* **PROVIDED PASSAGE**
>>>

# Kune Kune vs. Guinea Hog



## ChickenPotPie (Feb 7, 2013)

I am shopping for the right breed for my family of six.  We rent a home w/a grassy side and back yard, as well as, a small grassy persimmon orchard.  I'm looking for a smaller, friendly, easy care, easy on pocketbook, homestead hog.  

I think I've got it narrowed down to two breeds - Kune Kune and Guinea hogs.  I'd love to hear comparisons between the two, including pros, cons, and costs associated w/keeping/breeding each breed.  What's your experience?  What's your opinion?

Thank you!


----------



## Cornish Heritage (Feb 11, 2013)

Never raised either so sorry I cannot help you. Hopefully someone on here will be able to give you some advice. Do you have any breeders around you that you could go visit to really check them out?

Liz


----------



## ChickenPotPie (Feb 11, 2013)

Thank you, Cornish Heritage.  I hope so, too.  I do seem to have a few Kune Kune breeders in my state that I could talk to and go visit so that is good.  Just haven't got to that step yet.  

I had casually considered Guinea Hogs before but only based on what I had read on The American Livestock Breeds Conservancy website.  We weren't ready to get a hog so I never contacted breeders to talk about it.  Up until four days ago, I had never even heard of KuneKune.  So, this inquiry is a very preliminary action.  I'm mainly looking for tidbits that only those who've raised these breeds might have but I'd take any info, too.  

I'm sure I'll go ahead and call a few breeders soon.

Thanks again.  I so hope someone here sees this post and can help a bit, too.


----------



## ksalvagno (Feb 11, 2013)

I've never owned any of them either. Probably the best thing to do would be to visit farms and talk to breeders of both types. Good luck!


----------



## hipeatall (Feb 26, 2013)

<<<

* **DATA LISTING**

>>>

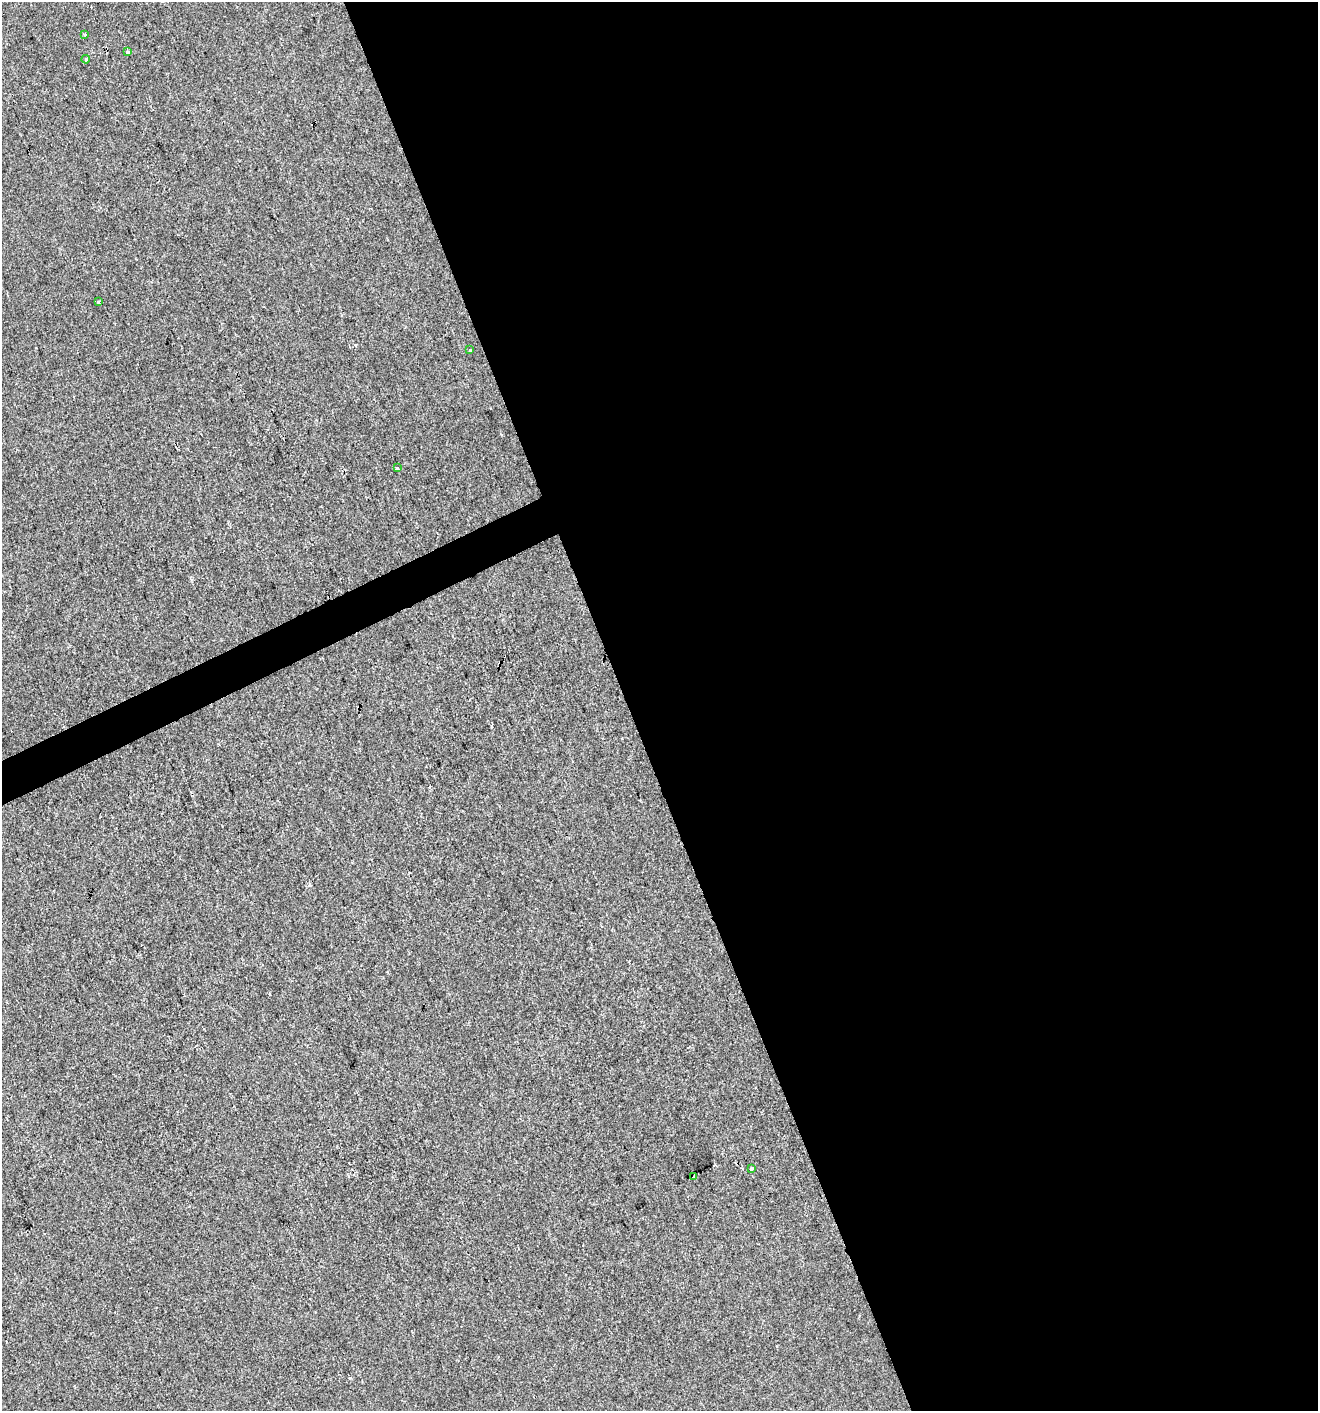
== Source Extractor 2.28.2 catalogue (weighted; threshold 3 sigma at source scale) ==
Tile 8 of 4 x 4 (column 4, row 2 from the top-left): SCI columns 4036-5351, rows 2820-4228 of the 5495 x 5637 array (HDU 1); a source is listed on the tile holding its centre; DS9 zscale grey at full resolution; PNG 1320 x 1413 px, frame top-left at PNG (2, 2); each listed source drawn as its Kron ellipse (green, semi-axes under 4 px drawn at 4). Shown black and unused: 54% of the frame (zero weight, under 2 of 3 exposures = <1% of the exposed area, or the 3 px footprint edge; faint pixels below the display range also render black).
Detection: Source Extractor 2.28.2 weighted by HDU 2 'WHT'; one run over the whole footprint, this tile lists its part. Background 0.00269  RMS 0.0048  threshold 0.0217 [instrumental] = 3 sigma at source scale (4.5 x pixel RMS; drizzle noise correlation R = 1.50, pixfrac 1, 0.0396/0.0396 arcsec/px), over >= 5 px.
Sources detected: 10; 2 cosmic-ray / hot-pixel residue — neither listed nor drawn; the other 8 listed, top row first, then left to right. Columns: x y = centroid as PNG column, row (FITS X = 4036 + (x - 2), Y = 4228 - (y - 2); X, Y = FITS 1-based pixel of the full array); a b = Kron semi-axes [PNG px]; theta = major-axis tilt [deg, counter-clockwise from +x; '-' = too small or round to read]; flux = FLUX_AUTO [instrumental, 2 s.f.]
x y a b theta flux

<<<

* **TASK DIRECTIONS**
Retype the stretch of the Kune Kune and Guinea Hog thread from "I've never owned" through "(Feb 26, 2013)".

* **WRITTEN SOLUTION**
I've never owned any of them either. Probably the best thing to do would be to visit farms and talk to breeders of both types. Good luck!


----------



## hipeatall (Feb 26, 2013)